Monday, February 18, 2013

Kontemplasi


"Aku tidak sedih karena kau mengkhianatiku, tetapi aku sedih karena setelah kau menyakitiku, aku tak bisa lagi percaya padamu" 
- Friedrich Nietzsche
Pernah membaca kalimat tersebut di status Facebooknya seseorang. Dan aku menyukainya. Statusnya,maksudnya. :p
Kepercayaan adalah hal yang mahal, sekali sudah diberikan dan disia-siakan, rasanya enggan memberikannya lagi dengan percuma kepada orang lain.
Itulah sebabnya, aku jarang sekali memberikan kesempatan kedua bagi orang yang pernah menyakitiku.
Bukannya apa-apa sih. Tetapi begini. Jika seseorang sudah pernah menyakitiku, berarti dia sudah tau cara bagaimana untuk menyakitiku. Andaikan pun dia berkata dia akan berubah, bukan berarti pengetahuan itu lenyap, kan? 
Bisa saja suatu saat dia menggunakannya lagi untuk menyakitiku. Karena dia sudah tau caranya.
Dan karena prinsipku adalah "aku berhak untuk bahagia", maka biasanya orang yang pernah menyakitiku, takkan begitu mendapat tempat dalam hidupku. Kelamaan, diapun akan pudar. 
Karena aku tidak mau mengambil resiko untuk disakiti. Lagi.
Dan, satu lagi. 
Aku tak pernah menangisi atau menangis karena orang yang menyakitiku. Aku cuma menyesal, kenapa aku begitu bodohnya bisa percaya pada mereka.
Pada umumnya, setiap manusia dibekali suatu insting untuk membela diri. Semacam sebuah self defense mechanism, yang memungkinkan kita untuk bisa bertahan hidup dalam tiap kondisi. Dan dalam kondisi tertentu yang 'membahayakan', insting kita akan memerintahkan untuk 'lari' atau menyelamatkan diri.
Dalam hal ini, hati pun memiliki self defense mechanism. Dimana hati akan mengirim sinyal-sinyal tertentu untuk mempertahankan diri ketika ada sesuatu yang mungkin bisa membuatnya terluka. 
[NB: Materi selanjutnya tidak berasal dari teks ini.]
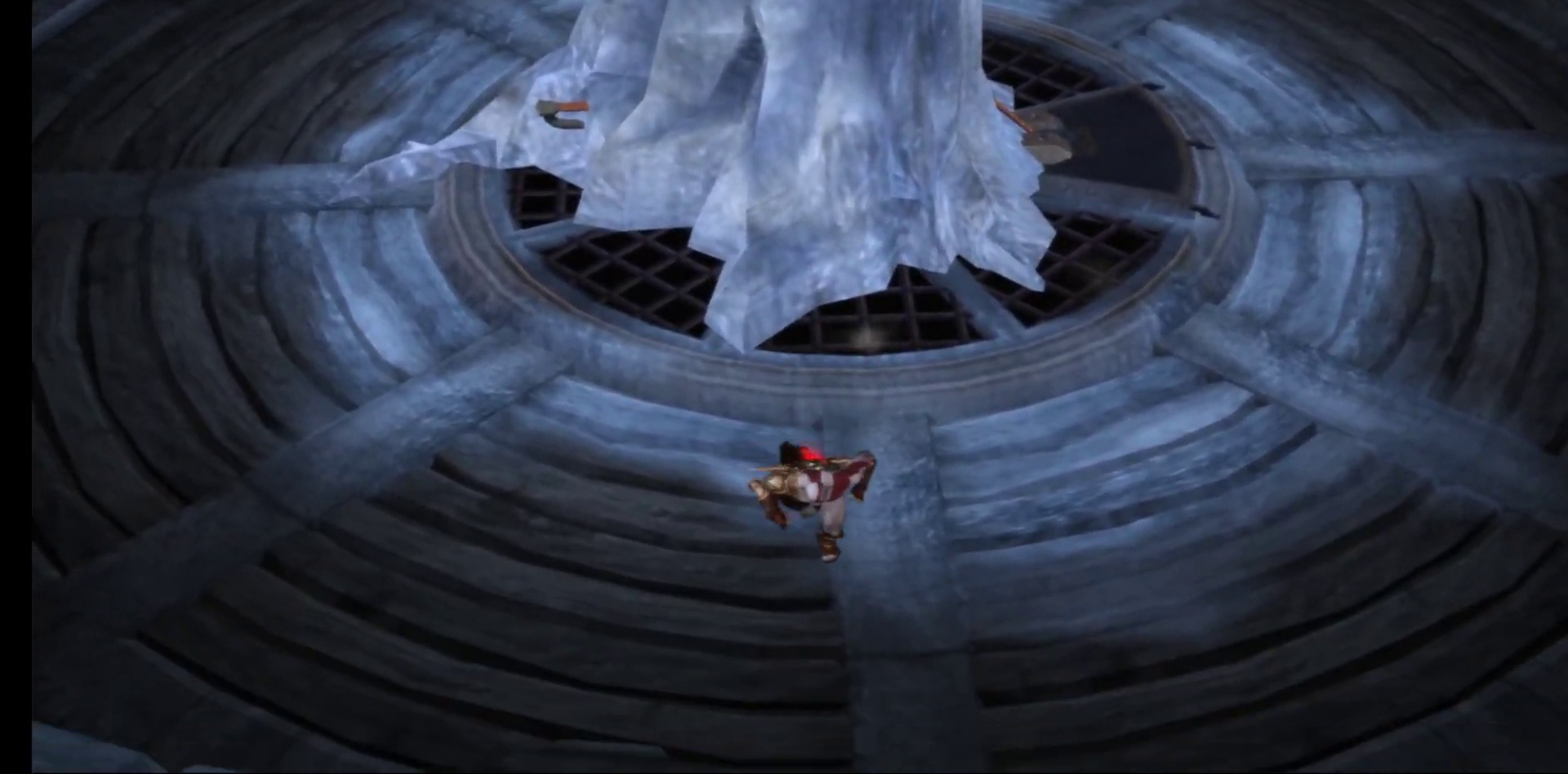
{"buttons": [], "left_stick": "up-left", "right_stick": "center", "events": [[150, "left_stick", "down-left"], [450, "left_stick", "up-left"]]}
Sebagian dari kita menyebutnya 'feeling'.
Tetapi, kita selalu bisa memilih. Dan kebanyakan dari kita memilih untuk mengabaikan 'feeling' kita, hingga akhirnya kita pun terluka. 
Lalu kecewa.
Hidup itu sulit, memang. Apalagi jika kau adalah tipe petarung solo, yang kebanyakan harus berjuang melewati segala badai kehidupan seorang diri. Temanmu adalah hatimu.
Istafti Qolbak. 
Tanyalah pada hatimu. 
Menurut seseorang yang bijak, yang dimaksud dengan 'hati' disini adalah apa yang kau pahami dan apa yang disuarakan nuranimu.
Jadi, ada baiknya berpikir dengan imbang antara hati dan logika. Gunakan pengetahuan yang kau miliki untuk menganalisa kondisi beserta semua resikonya, lalu tanyakan pada hatimu, apa kau siap untuk menjalaninya.